Work instruction: Of the entries that follow, how many lines hold the string "wrist"? Write the number and nothing more.

Data in this exercise:

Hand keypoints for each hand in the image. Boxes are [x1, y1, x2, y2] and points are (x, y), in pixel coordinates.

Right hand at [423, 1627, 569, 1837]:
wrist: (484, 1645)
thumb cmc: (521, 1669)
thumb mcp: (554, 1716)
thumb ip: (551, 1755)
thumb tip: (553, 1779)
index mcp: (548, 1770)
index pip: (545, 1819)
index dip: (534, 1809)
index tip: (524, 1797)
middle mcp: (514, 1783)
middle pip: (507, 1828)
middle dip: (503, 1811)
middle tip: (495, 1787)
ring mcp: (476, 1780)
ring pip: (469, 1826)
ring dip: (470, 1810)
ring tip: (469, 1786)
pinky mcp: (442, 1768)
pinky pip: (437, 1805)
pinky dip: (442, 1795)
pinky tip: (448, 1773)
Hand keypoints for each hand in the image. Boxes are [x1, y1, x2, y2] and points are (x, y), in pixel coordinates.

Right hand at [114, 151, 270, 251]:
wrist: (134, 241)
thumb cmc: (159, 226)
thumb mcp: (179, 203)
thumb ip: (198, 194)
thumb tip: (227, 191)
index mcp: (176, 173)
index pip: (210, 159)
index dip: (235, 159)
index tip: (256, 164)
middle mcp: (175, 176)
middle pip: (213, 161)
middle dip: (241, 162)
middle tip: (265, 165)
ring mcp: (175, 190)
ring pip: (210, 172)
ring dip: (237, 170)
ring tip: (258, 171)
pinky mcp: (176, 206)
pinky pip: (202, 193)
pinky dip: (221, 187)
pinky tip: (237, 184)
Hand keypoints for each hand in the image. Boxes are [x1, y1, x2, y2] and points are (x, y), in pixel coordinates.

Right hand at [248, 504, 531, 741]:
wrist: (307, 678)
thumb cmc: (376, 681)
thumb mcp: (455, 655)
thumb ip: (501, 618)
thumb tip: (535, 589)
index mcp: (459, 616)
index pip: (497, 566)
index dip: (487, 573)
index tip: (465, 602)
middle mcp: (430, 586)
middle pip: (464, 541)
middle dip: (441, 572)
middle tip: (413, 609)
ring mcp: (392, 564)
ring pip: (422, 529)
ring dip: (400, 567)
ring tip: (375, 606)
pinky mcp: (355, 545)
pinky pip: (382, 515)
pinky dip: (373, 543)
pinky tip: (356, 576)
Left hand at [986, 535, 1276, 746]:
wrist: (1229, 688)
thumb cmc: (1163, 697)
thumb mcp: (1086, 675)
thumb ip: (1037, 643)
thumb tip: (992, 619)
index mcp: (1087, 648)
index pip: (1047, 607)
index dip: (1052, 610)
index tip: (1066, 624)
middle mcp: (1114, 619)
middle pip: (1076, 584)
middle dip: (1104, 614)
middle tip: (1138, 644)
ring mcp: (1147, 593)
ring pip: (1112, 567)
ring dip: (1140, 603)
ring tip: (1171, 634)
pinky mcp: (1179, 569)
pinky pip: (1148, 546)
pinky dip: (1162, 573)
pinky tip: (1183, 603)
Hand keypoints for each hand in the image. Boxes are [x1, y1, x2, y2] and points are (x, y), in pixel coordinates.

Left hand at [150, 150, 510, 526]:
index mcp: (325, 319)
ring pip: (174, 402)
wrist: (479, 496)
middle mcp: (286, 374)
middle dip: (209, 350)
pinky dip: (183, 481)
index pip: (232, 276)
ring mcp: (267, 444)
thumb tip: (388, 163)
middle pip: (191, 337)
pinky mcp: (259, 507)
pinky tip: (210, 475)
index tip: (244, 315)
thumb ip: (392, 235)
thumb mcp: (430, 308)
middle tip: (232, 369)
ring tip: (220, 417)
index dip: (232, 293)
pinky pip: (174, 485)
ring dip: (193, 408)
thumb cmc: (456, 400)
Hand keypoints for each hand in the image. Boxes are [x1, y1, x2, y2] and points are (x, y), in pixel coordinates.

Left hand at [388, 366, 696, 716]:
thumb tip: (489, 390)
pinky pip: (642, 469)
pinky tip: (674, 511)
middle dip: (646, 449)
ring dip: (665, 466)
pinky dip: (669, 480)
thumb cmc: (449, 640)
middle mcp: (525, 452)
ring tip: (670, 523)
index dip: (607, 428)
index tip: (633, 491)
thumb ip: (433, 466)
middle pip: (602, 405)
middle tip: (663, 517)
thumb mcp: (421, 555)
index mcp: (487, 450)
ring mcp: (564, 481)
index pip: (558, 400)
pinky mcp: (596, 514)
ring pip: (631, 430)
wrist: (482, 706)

Response box: 6